Notably, the version of the farmer protection bill passed into law includes provisions to protect landless labourers that were absent in the initial draft. But this is no guarantee that farmers’ rights will be respected. The prospect of greater foreign investment has prompted a surge of property speculation, and land prices across Myanmar, both urban and rural, have skyrocketed over the past few years. In 2012, the government passed the Vacant, Fallow and Virgin Lands Management Law, ostensibly to remedy this. The law requires landowners to make their land economically productive, but also raises the spectre of further displacement as owners interpret the law as justification to kick out farmers who stand in the way of development.
A revised Farm Law passed in 2011 reaffirmed the government’s role as the sole owner of all agricultural land, but allowed farmers to take out mortgages against their properties. While this is an important step towards increasing rural access to credit, the law also contains some problematic statutes, including one that stipulates seizure of land if farmers fall too far behind on their debt repayments.
Compounding their problems, farmers in Myanmar, unlike their counterparts in neighbouring countries, have no access to crop insurance schemes. If bad weather ruins their crops, they are left with no way to pay back microfinance loans – one of the few sources of credit for farmers in Myanmar – and they receive scant support from the government.
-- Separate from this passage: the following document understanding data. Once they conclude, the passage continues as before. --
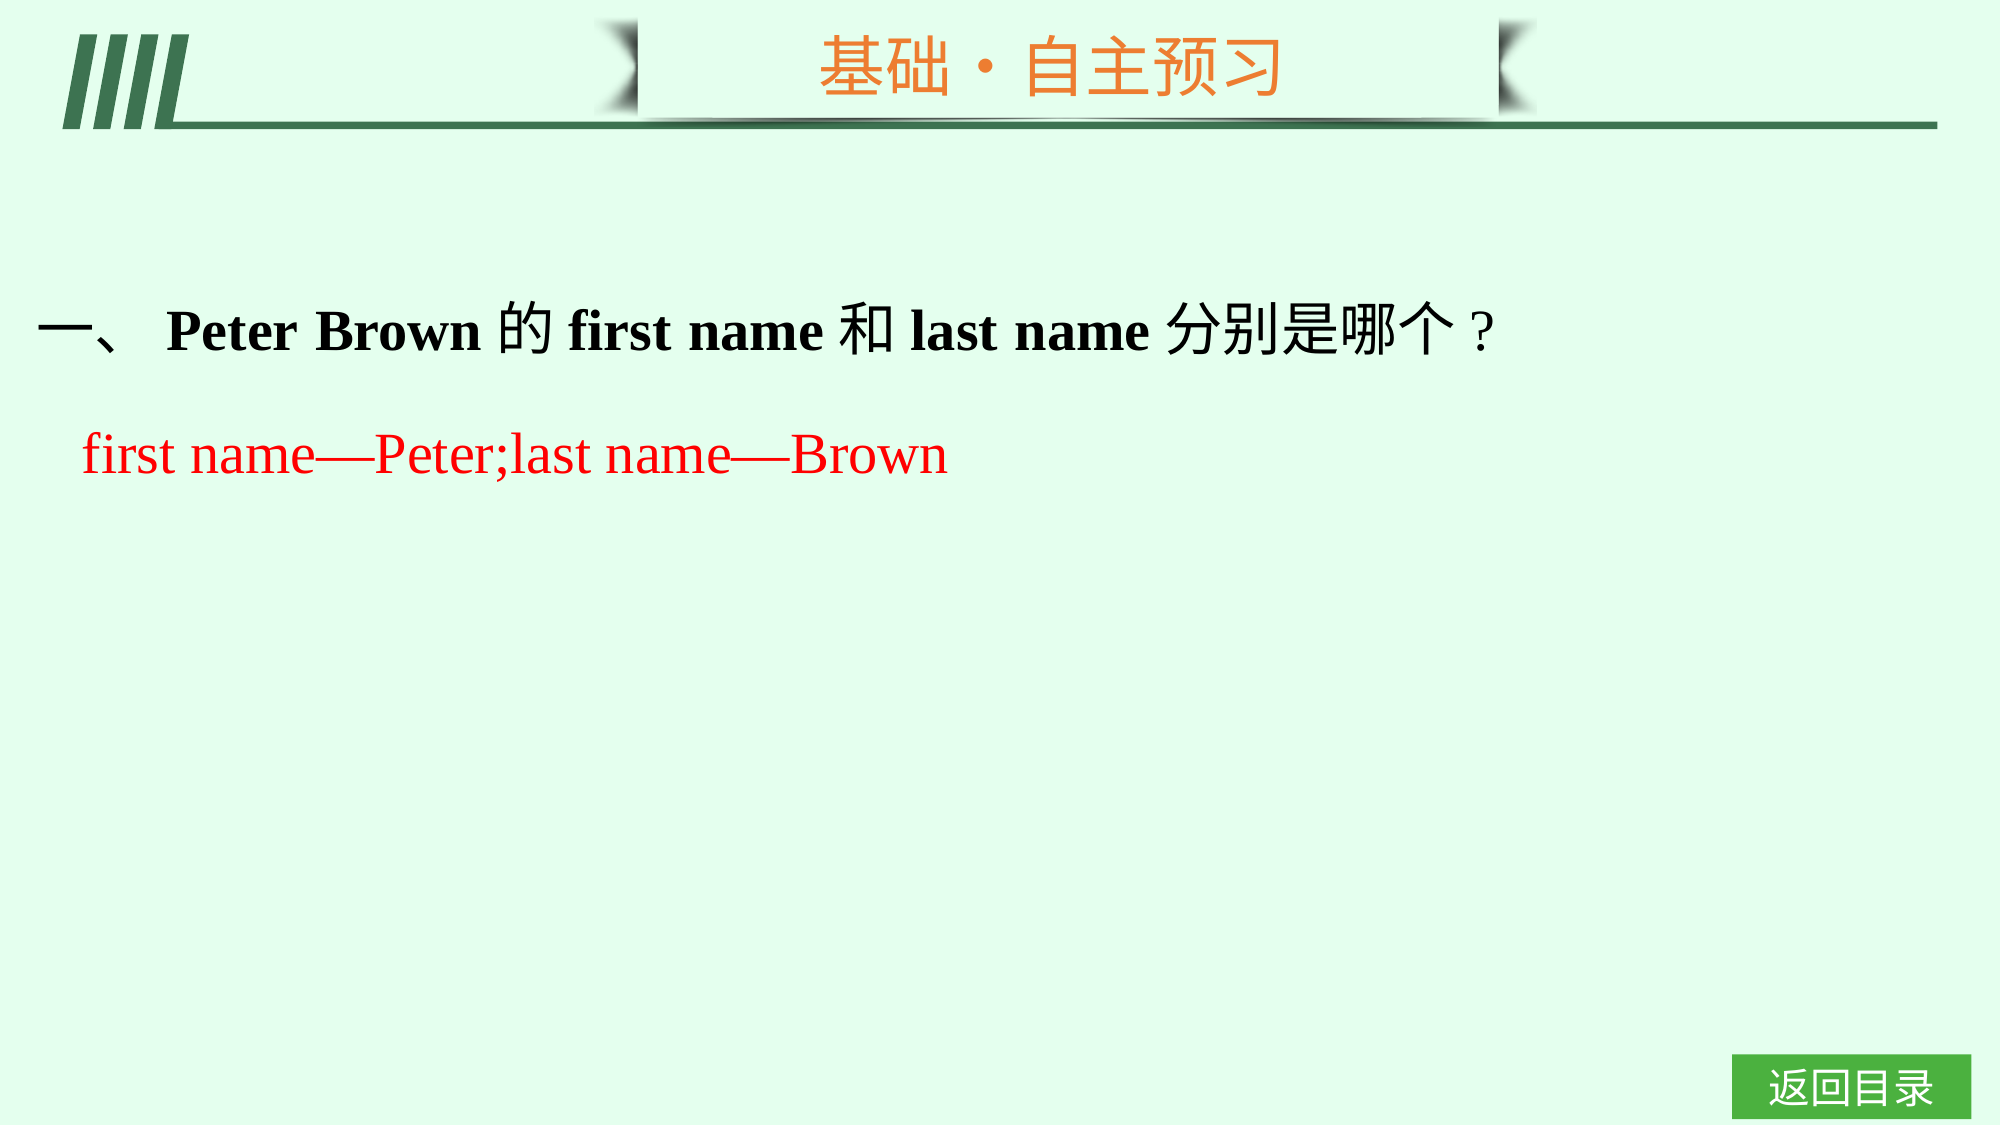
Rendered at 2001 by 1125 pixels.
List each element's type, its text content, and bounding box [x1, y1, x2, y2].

text_box first name—Peter;last name—Brown [67, 386, 979, 493]
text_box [62, 34, 1938, 130]
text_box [594, 16, 1537, 127]
text_box 一、Peter Brown的first name和last name分别是哪个? [21, 264, 1525, 370]
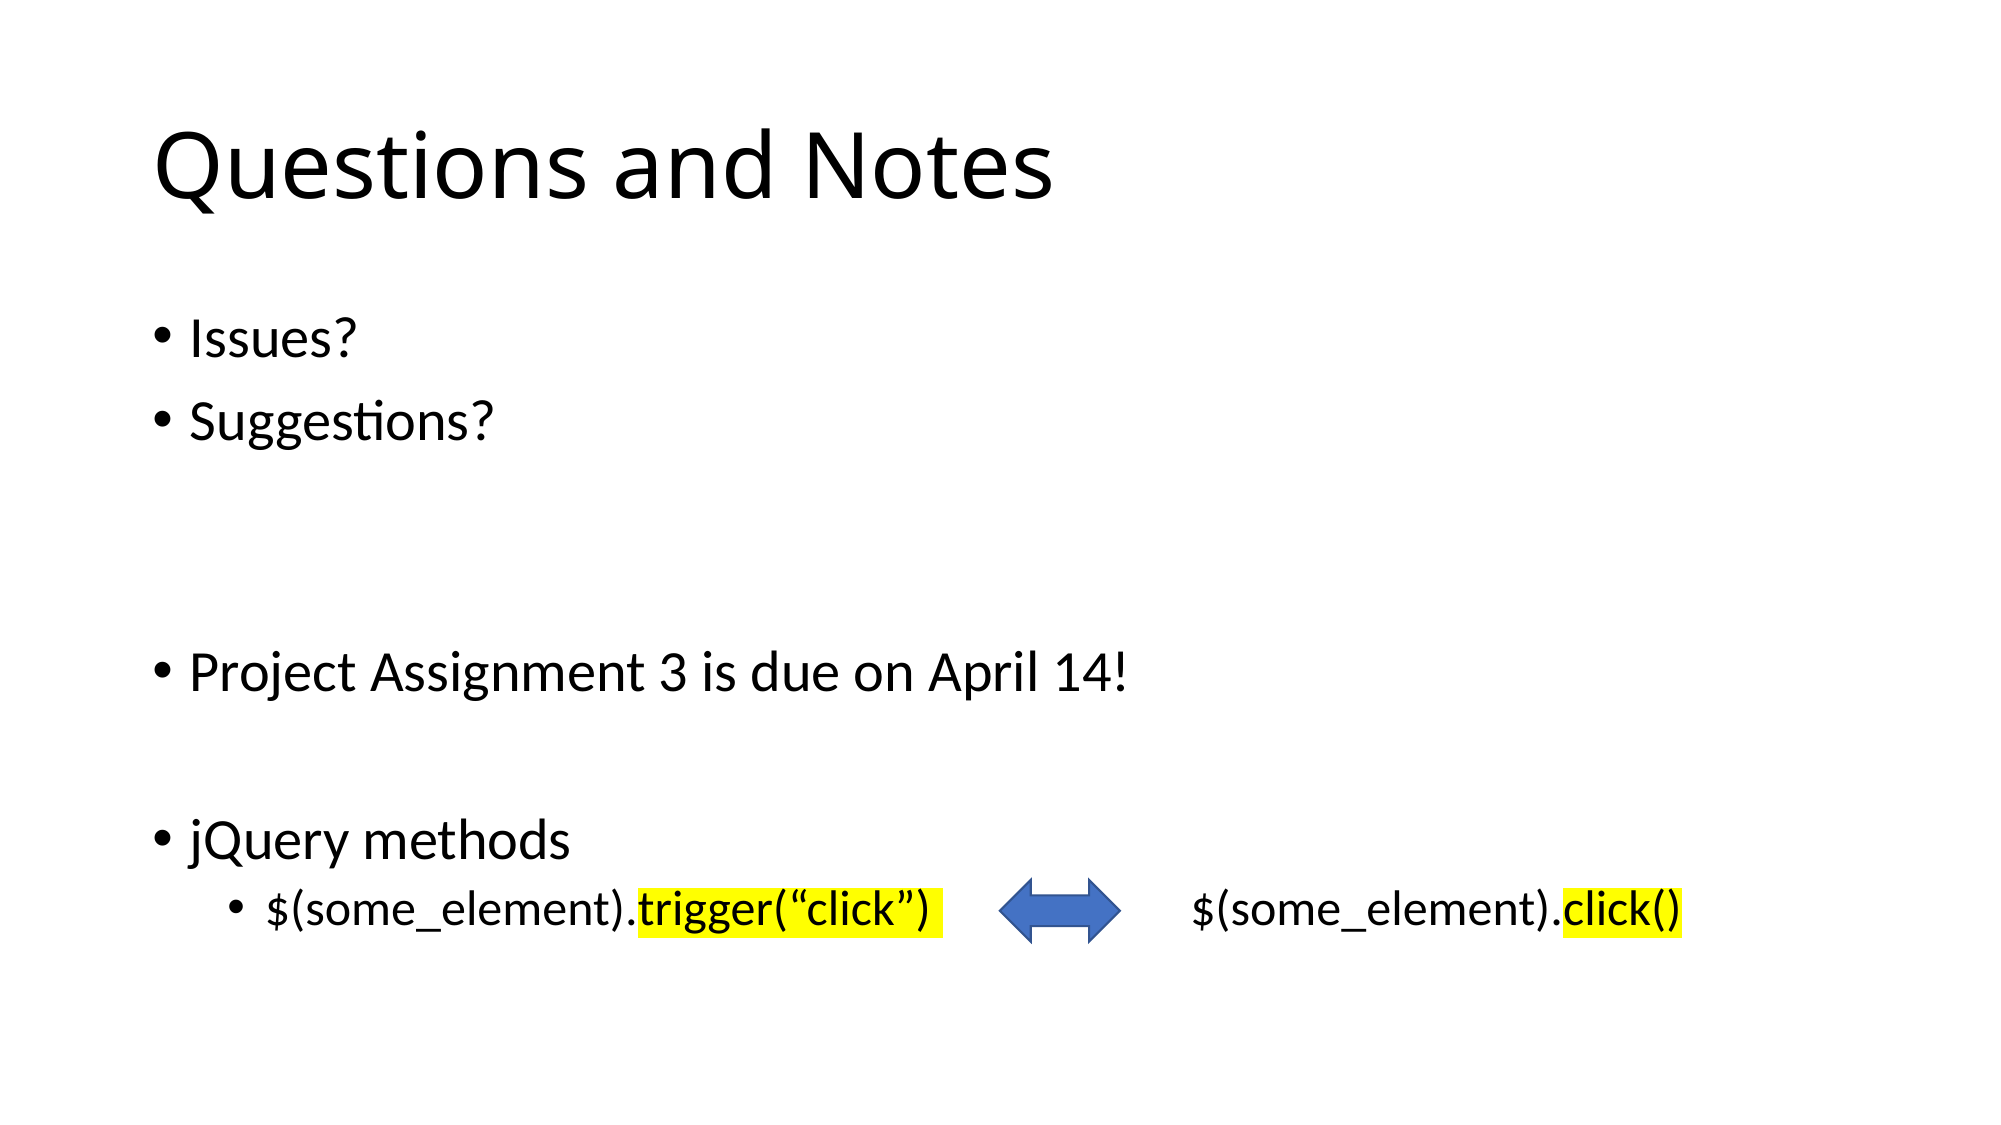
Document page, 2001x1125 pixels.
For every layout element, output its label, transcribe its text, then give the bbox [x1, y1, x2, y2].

Myanmar’s convoluted land tenure problems have also scared away foreign direct investment (FDI) in agriculture. The sector accounts for only 0.45 per cent of total FDI, Soe Tun said. “That’s the same as three years ago.”
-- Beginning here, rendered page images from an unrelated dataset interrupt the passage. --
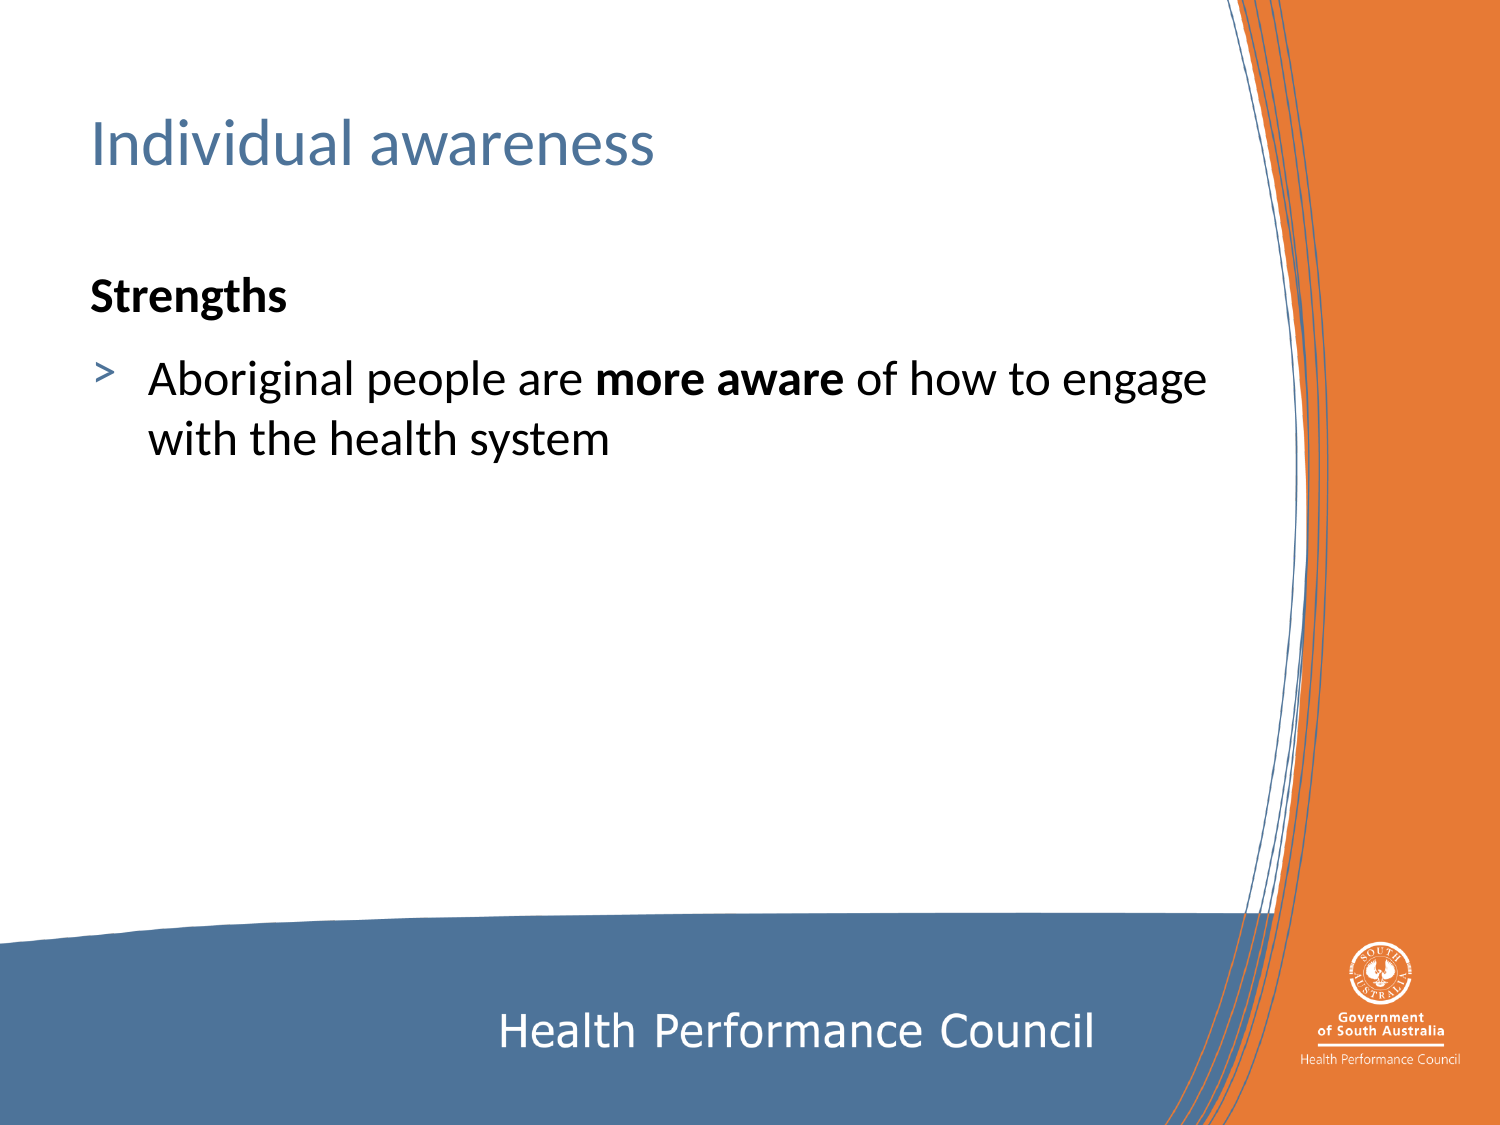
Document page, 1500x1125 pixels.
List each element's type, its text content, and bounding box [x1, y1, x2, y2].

list Strengths [75, 255, 1258, 327]
list Aboriginal people are more aware of how to engage with the health system [76, 338, 1235, 906]
title Individual awareness [75, 45, 1103, 233]
picture [0, 0, 1500, 1125]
Logistical nightmares arising from poor infrastructure also hamper the export prospects for Myanmar’s rice producers, with antiquated ports, ancient roads and a rail network barely upgraded since the colonial era.
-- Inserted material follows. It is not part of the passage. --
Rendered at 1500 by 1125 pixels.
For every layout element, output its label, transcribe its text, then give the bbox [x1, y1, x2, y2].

According to the Myanmar Rice Federation, 60 per cent of Myanmar’s rice exports go to China – but that isn’t reflected in official Chinese trade statistics. China imposes a 17 per cent import tax on foreign rice, so the vast majority of cross-border rice exports are smuggled across the rugged, 2,200-kilometre border between the two countries. “In Myanmar, you can get an export permit to China,” Soe Tun said. “But from China’s side, we don’t see any data – they say there are no imports from Myanmar.”
Smugglers along the Thai border, meanwhile, have cashed in on Thailand’s rice pledging scheme, where they were able to command a premium in Thailand – even for their inferior product – owing to price distortions caused by the rice-pledging scheme.
West Africa was the most important export market for Myanmar rice during the socialist era, and 35 per cent of Myanmar’s annual rice exports still end up there today. Europe may also prove to be an important export market: last June, Myanmar was re-added to the European Union’s Generalised Scheme of Preferences (GSP) programme, which allows tariff-free access to the European market for Myanmar and 49 other least-developed countries.
Last year, Myanmar revived rice exports to Japan after 46 years, exporting 5,000 metric tonnes in November. Another shipment of 6,000 tonnes is expected to occur in April or May.
With the rice-pledging scheme in Thailand at a standstill because of difficulties financing it, and the Thai government sitting on a huge rice surplus, much of that rice may make its way over the border to Myanmar. If cheap Thai rice crowds out local producers, it may initiate a cycle of crippling debt that will be difficult for farmers to overcome.
“The world rice market is around 30 million metric tons. Thailand controls around half. Thailand can shape world rice markets, and Thai rice is higher quality… All of our buyers may move to Thai rice,” Soe Tun said.